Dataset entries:
----------

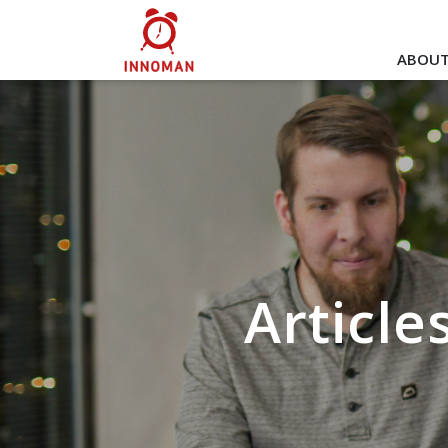
ABOUT
Articl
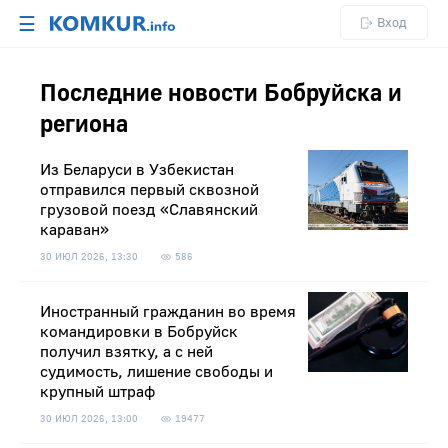
☰
Вход
Последние новости Бобруйска и
региона
Из Беларуси в Узбекистан
отправился первый сквозной
грузовой поезд «Славянский
караван»
30 ИЮЛ 2026, 13:30
586
Иностранный гражданин во время
командировки в Бобруйск
получил взятку, а с ней
судимость, лишение свободы и
крупный штраф
30 ИЮЛ 2026, 13:00
19477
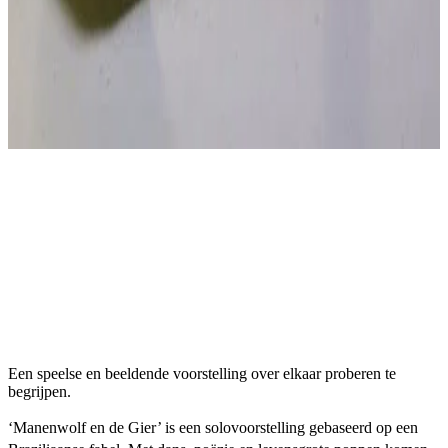
Een speelse en beeldende voorstelling over elkaar proberen te
begrijpen.
‘Manenwolf en de Gier’ is een solovoorstelling gebaseerd op een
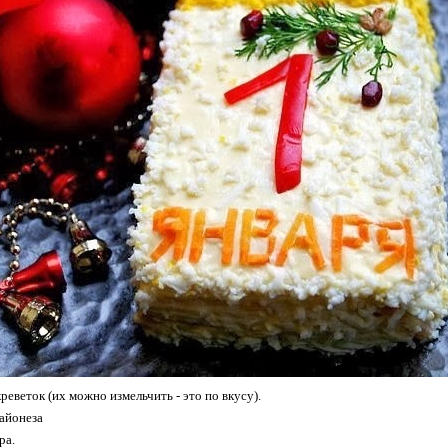
еветок (их можно измельчить - это по вкусу).
майонеза
ра.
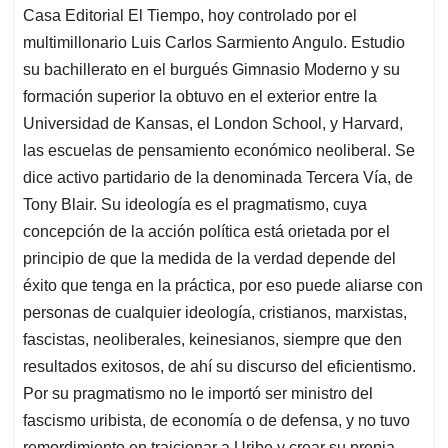
Casa Editorial El Tiempo, hoy controlado por el
multimillonario Luis Carlos Sarmiento Angulo. Estudio
su bachillerato en el burgués Gimnasio Moderno y su
formación superior la obtuvo en el exterior entre la
Universidad de Kansas, el London School, y Harvard,
las escuelas de pensamiento económico neoliberal. Se
dice activo partidario de la denominada Tercera Vía, de
Tony Blair. Su ideología es el pragmatismo, cuya
concepción de la acción política está orietada por el
principio de que la medida de la verdad depende del
éxito que tenga en la práctica, por eso puede aliarse con
personas de cualquier ideología, cristianos, marxistas,
fascistas, neoliberales, keinesianos, siempre que den
resultados exitosos, de ahí su discurso del eficientismo.
Por su pragmatismo no le importó ser ministro del
fascismo uribista, de economía o de defensa, y no tuvo
remordimiento en traicionar a Uribe y crear su propia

----------

§ **WRITTEN TASK**
Each line above with the string "pragmatismo" in it should be located and copied.

§ **ANSWER TO THE EXERCISE**
Tony Blair. Su ideología es el pragmatismo, cuya
Por su pragmatismo no le importó ser ministro del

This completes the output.